Did the former contribute to the latter?
“It’s hard to say what contributed to Amazon’s decision,” said Staci M. Zavattaro, an expert on city branding and associate professor of public administration at the University of Central Florida in Orlando. But, she added, the cities that rose to the top for Amazon generally have “pretty positive brand images.
“It seems that the cities that made the final cut already have everything,” said Zavattaro, author of the books “Cities for Sale” and “Place Branding through Phases of the Image.” “There’s transit, there’s already housing. They’re sports cities — they’ve already been through that process. They’re all brand-name cities.”
Baltimore’s image in the national press has taken several hits in recent weeks. It ended 2017 with a staggering 343 homicides. Media coverage here and beyond made much of the fact that the number far outstripped the homicide toll in cities many times bigger, such as New York — which, as it turns out, is one of Amazon’s finalists.

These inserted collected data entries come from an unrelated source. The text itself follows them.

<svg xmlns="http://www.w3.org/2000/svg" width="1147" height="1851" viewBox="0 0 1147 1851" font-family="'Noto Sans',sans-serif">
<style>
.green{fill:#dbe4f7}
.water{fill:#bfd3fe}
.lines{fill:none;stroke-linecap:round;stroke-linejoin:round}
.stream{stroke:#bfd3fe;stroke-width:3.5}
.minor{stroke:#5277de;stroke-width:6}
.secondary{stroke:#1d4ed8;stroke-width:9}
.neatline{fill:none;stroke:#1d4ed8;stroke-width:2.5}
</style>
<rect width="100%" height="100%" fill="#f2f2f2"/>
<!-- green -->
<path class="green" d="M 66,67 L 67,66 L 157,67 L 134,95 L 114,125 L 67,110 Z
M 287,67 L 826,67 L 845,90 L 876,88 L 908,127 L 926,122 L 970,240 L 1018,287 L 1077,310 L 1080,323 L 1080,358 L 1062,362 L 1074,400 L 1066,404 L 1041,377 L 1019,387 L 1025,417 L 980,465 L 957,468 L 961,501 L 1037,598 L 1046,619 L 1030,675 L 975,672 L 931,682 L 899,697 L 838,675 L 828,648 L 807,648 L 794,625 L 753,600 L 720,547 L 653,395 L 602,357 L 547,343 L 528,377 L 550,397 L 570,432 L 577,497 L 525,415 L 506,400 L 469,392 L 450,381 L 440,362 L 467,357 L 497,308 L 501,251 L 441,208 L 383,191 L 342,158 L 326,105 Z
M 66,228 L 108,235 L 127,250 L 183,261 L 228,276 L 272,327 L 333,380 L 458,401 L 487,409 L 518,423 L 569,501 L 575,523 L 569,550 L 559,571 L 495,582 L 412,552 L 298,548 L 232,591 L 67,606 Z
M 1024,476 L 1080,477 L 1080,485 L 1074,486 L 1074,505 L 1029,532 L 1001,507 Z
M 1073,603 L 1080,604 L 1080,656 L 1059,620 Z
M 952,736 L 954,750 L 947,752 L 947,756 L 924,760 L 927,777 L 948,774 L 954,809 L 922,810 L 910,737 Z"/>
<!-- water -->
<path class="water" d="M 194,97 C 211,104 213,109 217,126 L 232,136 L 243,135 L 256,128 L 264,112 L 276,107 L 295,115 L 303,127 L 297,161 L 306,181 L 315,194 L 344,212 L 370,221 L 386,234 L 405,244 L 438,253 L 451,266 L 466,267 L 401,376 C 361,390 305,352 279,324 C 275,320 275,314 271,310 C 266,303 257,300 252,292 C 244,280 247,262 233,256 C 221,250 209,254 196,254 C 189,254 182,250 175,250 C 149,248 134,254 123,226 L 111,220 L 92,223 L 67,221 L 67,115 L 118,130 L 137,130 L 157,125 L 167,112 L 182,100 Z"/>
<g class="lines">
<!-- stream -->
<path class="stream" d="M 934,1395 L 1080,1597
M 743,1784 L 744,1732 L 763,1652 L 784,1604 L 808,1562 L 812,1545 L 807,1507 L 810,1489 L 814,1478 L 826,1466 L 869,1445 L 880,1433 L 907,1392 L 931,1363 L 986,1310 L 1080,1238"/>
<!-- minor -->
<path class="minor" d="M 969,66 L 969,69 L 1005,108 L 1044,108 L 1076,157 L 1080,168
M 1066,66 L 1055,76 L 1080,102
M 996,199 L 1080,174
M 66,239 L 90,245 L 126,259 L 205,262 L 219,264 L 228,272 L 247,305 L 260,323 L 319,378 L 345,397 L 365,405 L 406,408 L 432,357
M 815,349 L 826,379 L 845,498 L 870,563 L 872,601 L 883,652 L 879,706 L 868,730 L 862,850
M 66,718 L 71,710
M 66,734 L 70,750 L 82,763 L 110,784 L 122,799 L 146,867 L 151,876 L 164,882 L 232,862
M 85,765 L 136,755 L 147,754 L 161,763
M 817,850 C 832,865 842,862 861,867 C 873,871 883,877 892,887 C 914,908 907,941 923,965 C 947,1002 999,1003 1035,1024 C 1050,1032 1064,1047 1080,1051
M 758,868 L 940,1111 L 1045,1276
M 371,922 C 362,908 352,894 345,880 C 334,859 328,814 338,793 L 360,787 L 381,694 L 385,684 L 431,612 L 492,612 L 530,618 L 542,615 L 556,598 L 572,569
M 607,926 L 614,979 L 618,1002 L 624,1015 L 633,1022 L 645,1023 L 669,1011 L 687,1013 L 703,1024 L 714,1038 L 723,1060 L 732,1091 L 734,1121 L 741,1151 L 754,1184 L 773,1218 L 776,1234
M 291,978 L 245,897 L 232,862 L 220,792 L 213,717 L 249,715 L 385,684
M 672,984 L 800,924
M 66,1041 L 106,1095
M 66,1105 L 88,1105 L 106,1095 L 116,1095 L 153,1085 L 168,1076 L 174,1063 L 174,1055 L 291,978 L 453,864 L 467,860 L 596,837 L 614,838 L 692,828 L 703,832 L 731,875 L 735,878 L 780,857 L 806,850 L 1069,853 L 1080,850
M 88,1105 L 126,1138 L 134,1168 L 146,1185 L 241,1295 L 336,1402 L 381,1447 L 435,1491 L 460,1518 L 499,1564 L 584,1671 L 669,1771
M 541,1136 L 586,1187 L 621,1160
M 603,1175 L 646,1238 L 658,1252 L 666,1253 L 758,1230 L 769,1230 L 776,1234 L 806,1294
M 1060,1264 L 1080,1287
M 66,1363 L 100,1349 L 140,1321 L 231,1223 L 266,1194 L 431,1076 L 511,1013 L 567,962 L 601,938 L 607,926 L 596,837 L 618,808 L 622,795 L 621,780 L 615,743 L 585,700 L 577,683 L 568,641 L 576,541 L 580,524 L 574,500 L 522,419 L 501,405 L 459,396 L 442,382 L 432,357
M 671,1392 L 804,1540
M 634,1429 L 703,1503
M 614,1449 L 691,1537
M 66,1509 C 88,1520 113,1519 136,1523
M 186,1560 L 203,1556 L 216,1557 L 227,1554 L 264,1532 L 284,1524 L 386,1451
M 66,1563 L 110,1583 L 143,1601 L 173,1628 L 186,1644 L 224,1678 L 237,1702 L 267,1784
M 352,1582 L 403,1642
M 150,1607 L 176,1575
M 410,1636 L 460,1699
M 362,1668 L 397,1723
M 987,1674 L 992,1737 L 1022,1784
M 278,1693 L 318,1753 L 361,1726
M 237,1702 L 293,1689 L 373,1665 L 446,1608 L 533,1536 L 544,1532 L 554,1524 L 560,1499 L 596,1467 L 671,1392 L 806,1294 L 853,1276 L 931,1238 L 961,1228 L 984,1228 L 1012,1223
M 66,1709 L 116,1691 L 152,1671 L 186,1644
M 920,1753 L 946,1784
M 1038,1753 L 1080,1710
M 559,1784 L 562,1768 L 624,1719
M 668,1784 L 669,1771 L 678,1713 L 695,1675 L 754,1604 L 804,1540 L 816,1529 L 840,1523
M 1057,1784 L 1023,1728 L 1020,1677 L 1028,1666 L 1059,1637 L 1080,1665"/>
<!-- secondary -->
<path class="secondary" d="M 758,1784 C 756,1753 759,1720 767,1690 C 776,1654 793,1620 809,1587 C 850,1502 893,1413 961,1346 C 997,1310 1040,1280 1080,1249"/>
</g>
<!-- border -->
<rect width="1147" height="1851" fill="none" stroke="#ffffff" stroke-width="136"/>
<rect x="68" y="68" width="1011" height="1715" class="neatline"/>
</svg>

Then, as the city went through a brutal cold snap, the heating systems in multiple schools failed, and images of kids in parkas and mittens shivering in their classrooms sped through social media and cable news channels, as did a video a bystander took of a woman clad only in a hospital gown and socks being ejected from an emergency room and left at a bus stop.
How that might have affected Amazon’s thinking as it chose among more than 200 cities and regions that sought its second headquarters is anyone’s guess, Zavattaro said.
“For Baltimore, it could have gone either way,” she said. “Companies can see these images and stories and think, ‘Oh, I’m not sure about that city.’ Or they could say, ‘We don’t care.’ ”
Seema Iyer, an assistant professor at the University of Baltimore’s Merrick School of Business school, said she believes larger, structural problems in Baltimore had more of an impact than recent news events.
Looking at the East Coast cities that made the cut — including New York, Boston and Philadelphia — “they all have a really robust transit and transportation system,” said Iyer, who oversees the Baltimore Neighborhood Indicators Alliance, which collects data on quality-of-life indicators.
“That’s a structural deficiency for our city,” she said. “We don’t have an excellent way to get people around.”
Iyer said Amazon’s decision makes Gov. Larry Hogan’s decision in 2015 to kill the Red Line, which would have created an east-west light rail system through the city, even more regrettable. Amazon’s request fror proposals specifically included access to mass transit as one of its “core preferences.”
Iyer said she hopes the city’s failed bid to land the online retail giant will prompt some soul-searching among city and state leaders, and a realization that transit is key to economic development.